A 2018 Pew Survey of 15 Western European countries found that “attitudes toward Jews and Muslims are highly correlated with each other. People who express negative opinions about Muslims are more likely than others to also express negative views of Jews.”
That poll also found that, “Western Europeans who identify with the far-right side of the ideological spectrum in their country are more likely to express negative feelings about minorities and immigrants.”
Consequently, it’s not surprising that right-wing actors are attacking both communities. Even in Canada, which recently re-elected the progressive Justin Trudeau as prime minster, there has been an alarming 50 percent uptick in hate crimes in 2017 against minorities, with Jews being the number one group targeted followed closely by Muslims.
It’s becoming increasingly clear that for Muslims and Jews to thrive in the West, we need to stand with each other through these challenging times.

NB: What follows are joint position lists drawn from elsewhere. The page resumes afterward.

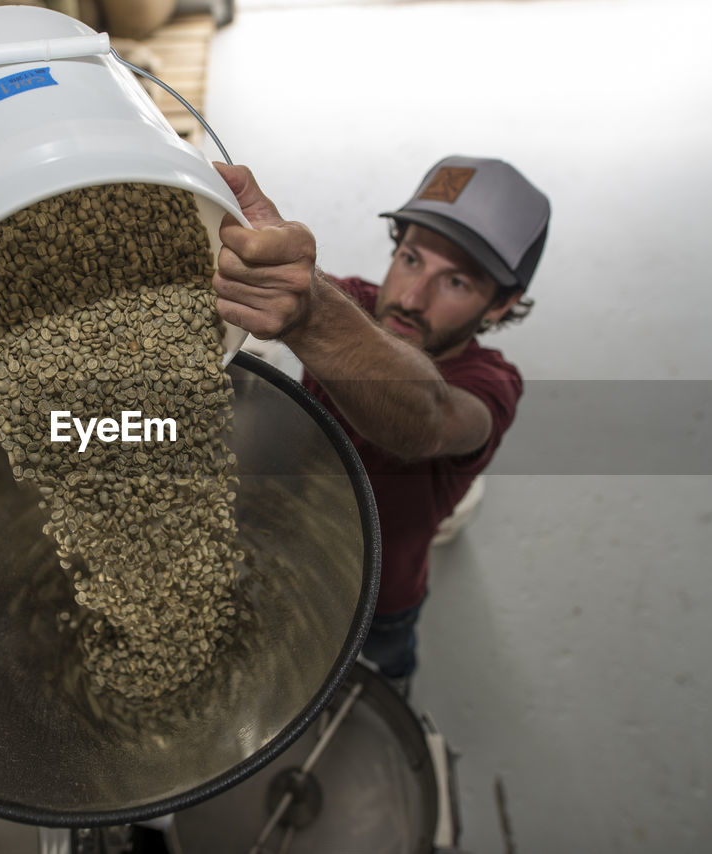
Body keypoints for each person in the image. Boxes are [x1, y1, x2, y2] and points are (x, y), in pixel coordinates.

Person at [211, 156, 550, 695]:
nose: (412, 298)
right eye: (411, 258)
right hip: (282, 567)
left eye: (456, 281)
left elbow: (428, 421)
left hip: (376, 610)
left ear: (500, 305)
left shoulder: (492, 383)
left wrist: (312, 315)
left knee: (366, 714)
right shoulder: (355, 303)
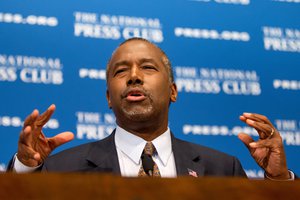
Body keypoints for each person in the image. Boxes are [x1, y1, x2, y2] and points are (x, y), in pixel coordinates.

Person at [8, 38, 293, 180]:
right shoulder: (62, 170)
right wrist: (25, 170)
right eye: (122, 71)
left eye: (147, 67)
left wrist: (279, 181)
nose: (134, 76)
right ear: (109, 97)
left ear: (172, 91)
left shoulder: (222, 169)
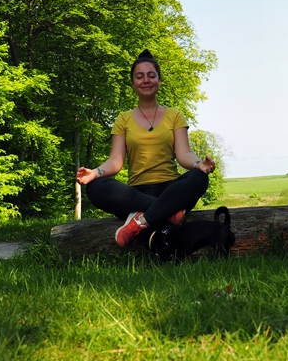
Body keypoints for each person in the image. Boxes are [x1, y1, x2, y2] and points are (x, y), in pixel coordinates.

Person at [76, 50, 216, 247]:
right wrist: (95, 173)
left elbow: (183, 154)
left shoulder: (175, 115)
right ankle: (169, 212)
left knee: (199, 178)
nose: (146, 80)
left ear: (159, 80)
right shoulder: (123, 119)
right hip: (135, 196)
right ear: (133, 83)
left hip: (172, 190)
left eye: (151, 75)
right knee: (95, 187)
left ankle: (140, 221)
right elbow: (115, 161)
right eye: (140, 76)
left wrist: (199, 164)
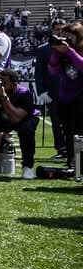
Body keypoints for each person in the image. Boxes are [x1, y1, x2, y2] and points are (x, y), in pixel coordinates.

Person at [49, 23, 83, 170]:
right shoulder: (62, 51)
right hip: (65, 96)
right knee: (68, 132)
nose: (67, 39)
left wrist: (69, 51)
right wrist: (56, 52)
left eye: (70, 37)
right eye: (65, 36)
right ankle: (71, 160)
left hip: (81, 96)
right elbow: (54, 70)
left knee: (80, 131)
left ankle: (80, 162)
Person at [33, 21, 67, 159]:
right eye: (57, 29)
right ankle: (61, 149)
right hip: (52, 92)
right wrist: (41, 91)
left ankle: (71, 150)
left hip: (71, 91)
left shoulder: (70, 48)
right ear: (52, 31)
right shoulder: (43, 49)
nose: (59, 32)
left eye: (62, 30)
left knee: (71, 122)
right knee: (56, 122)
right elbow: (39, 72)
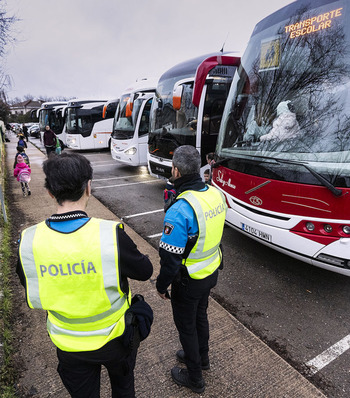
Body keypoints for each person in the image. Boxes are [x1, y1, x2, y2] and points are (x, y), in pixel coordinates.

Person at [16, 152, 153, 398]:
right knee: (123, 389)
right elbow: (145, 272)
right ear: (88, 187)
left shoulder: (29, 241)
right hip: (115, 339)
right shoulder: (109, 234)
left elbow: (27, 280)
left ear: (50, 192)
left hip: (67, 343)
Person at [156, 145, 227, 394]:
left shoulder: (180, 209)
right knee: (200, 317)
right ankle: (201, 358)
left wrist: (161, 285)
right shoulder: (216, 195)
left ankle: (195, 377)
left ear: (175, 170)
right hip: (210, 272)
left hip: (188, 280)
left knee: (187, 327)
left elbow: (170, 259)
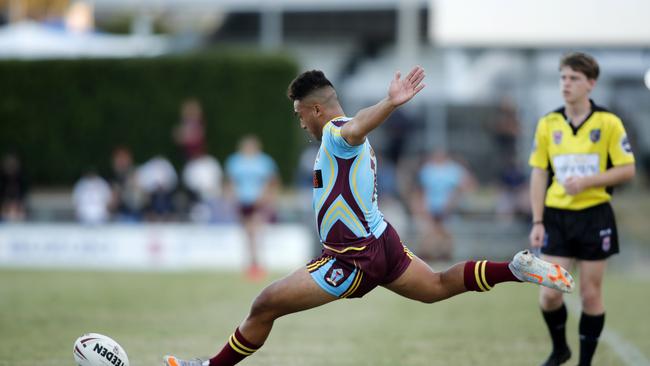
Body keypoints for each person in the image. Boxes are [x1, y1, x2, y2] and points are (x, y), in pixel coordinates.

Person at [164, 66, 575, 366]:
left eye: (299, 115)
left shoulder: (335, 132)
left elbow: (356, 126)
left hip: (351, 257)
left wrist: (390, 104)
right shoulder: (341, 135)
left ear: (315, 110)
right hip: (382, 241)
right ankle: (514, 269)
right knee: (435, 286)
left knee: (265, 303)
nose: (300, 123)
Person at [528, 52, 636, 366]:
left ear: (591, 83)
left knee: (590, 293)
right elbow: (538, 172)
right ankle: (560, 348)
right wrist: (538, 220)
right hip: (557, 218)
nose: (566, 84)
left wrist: (588, 182)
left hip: (594, 217)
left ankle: (585, 363)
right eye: (563, 77)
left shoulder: (608, 123)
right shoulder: (548, 123)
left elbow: (627, 169)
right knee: (549, 293)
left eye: (574, 78)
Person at [225, 135, 279, 280]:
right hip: (242, 202)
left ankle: (256, 265)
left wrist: (268, 198)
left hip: (258, 202)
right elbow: (230, 181)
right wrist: (231, 197)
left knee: (255, 231)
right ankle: (252, 264)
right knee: (248, 235)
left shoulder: (264, 161)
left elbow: (272, 181)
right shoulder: (235, 161)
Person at [412, 149, 475, 261]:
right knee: (428, 234)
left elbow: (468, 185)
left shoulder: (454, 169)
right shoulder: (427, 169)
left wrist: (453, 201)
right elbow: (420, 190)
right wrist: (422, 208)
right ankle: (428, 258)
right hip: (430, 209)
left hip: (450, 209)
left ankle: (446, 257)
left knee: (447, 235)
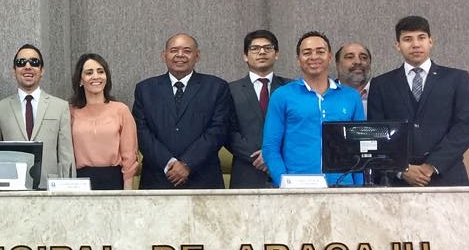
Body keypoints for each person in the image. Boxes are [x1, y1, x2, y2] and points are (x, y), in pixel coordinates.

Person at [369, 16, 469, 186]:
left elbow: (466, 126)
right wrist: (402, 169)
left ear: (431, 41)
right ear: (397, 45)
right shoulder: (381, 84)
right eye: (407, 39)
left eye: (421, 37)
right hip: (399, 180)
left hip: (448, 176)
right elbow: (378, 132)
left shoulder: (456, 78)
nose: (415, 44)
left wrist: (431, 166)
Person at [261, 32, 364, 187]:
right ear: (298, 59)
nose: (314, 57)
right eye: (307, 53)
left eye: (320, 52)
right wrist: (285, 183)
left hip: (343, 187)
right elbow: (270, 148)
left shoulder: (351, 97)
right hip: (296, 187)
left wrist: (360, 190)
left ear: (329, 57)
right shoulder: (282, 95)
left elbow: (360, 146)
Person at [132, 34, 232, 189]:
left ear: (197, 56)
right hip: (158, 178)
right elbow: (141, 131)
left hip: (203, 178)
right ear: (164, 55)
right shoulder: (145, 89)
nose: (180, 55)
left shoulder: (216, 87)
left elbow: (218, 130)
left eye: (187, 50)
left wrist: (187, 163)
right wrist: (169, 163)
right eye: (174, 50)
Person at [0, 44, 74, 188]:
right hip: (12, 188)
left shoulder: (60, 106)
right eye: (21, 63)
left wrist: (69, 190)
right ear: (14, 70)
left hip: (50, 187)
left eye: (34, 62)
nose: (28, 66)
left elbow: (66, 155)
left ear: (42, 70)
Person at [227, 30, 291, 189]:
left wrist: (271, 156)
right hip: (247, 170)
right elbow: (227, 131)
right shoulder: (230, 90)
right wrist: (259, 157)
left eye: (268, 48)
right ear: (245, 56)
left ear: (276, 54)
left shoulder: (291, 88)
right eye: (255, 48)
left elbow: (298, 127)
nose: (262, 52)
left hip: (286, 168)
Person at [68, 53, 138, 190]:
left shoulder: (121, 110)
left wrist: (127, 191)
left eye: (100, 71)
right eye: (89, 73)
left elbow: (129, 155)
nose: (96, 76)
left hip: (113, 179)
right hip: (79, 181)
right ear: (80, 80)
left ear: (106, 77)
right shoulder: (70, 112)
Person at [335, 42, 372, 114]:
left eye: (363, 57)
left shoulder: (383, 94)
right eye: (350, 57)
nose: (358, 62)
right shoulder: (326, 94)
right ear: (337, 64)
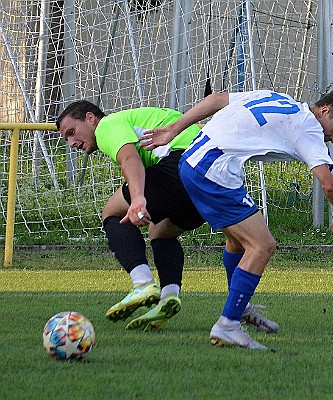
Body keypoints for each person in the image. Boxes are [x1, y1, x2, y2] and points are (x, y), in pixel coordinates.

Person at [139, 86, 333, 349]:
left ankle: (240, 307)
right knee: (263, 245)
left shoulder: (274, 97)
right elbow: (328, 184)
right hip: (214, 170)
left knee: (237, 242)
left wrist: (173, 129)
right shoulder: (308, 126)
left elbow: (216, 100)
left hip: (193, 159)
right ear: (324, 111)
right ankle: (228, 324)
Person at [56, 101, 279, 334]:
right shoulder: (140, 118)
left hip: (184, 164)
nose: (72, 143)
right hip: (212, 173)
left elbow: (130, 159)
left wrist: (138, 198)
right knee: (161, 232)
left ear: (90, 118)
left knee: (111, 212)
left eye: (72, 132)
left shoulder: (107, 125)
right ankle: (169, 296)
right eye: (66, 139)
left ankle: (142, 284)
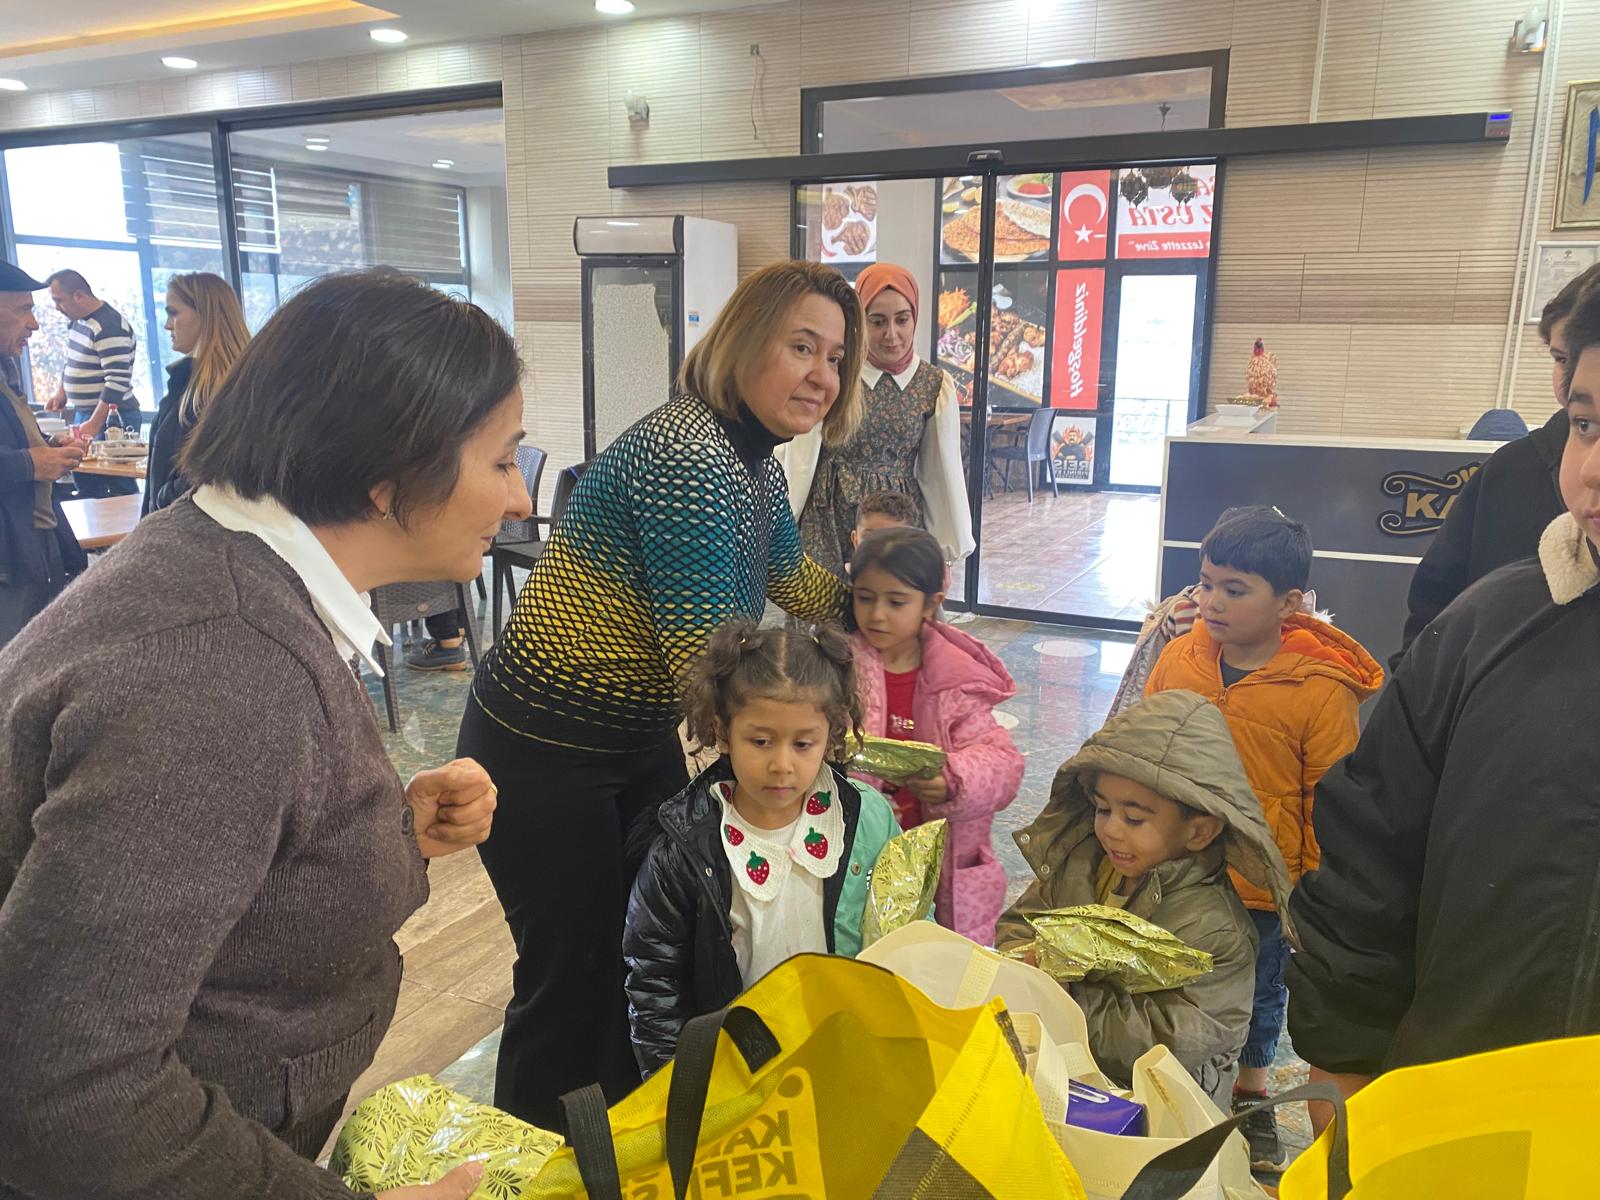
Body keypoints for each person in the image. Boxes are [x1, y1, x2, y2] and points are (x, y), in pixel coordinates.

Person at [0, 270, 529, 1200]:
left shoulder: (216, 575)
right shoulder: (217, 670)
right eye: (501, 462)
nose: (518, 500)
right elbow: (70, 1092)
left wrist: (369, 830)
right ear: (390, 476)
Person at [459, 259, 863, 1127]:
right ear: (746, 340)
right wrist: (826, 721)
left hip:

I get that some of us have strong differences over the Middle East conflict, but we are both minority faiths in a time where demonizing minorities is becoming not just acceptable, but a plank of politicians running for office from the United States to Europe—and winning a lot of votes and sometimes high office.
And as the Center for the Study of Hate & Extremism warns us, “Hate crimes have increased in every presidential election year since national FBI record keeping began in the early 1990s.”
That means 2020 could be even worse. So this Thanksgiving, we should give thanks for the good things in our lives. But at same time prepare for a 2020 that may be the most challenging that Jews and Muslims in the U.S. have ever experienced.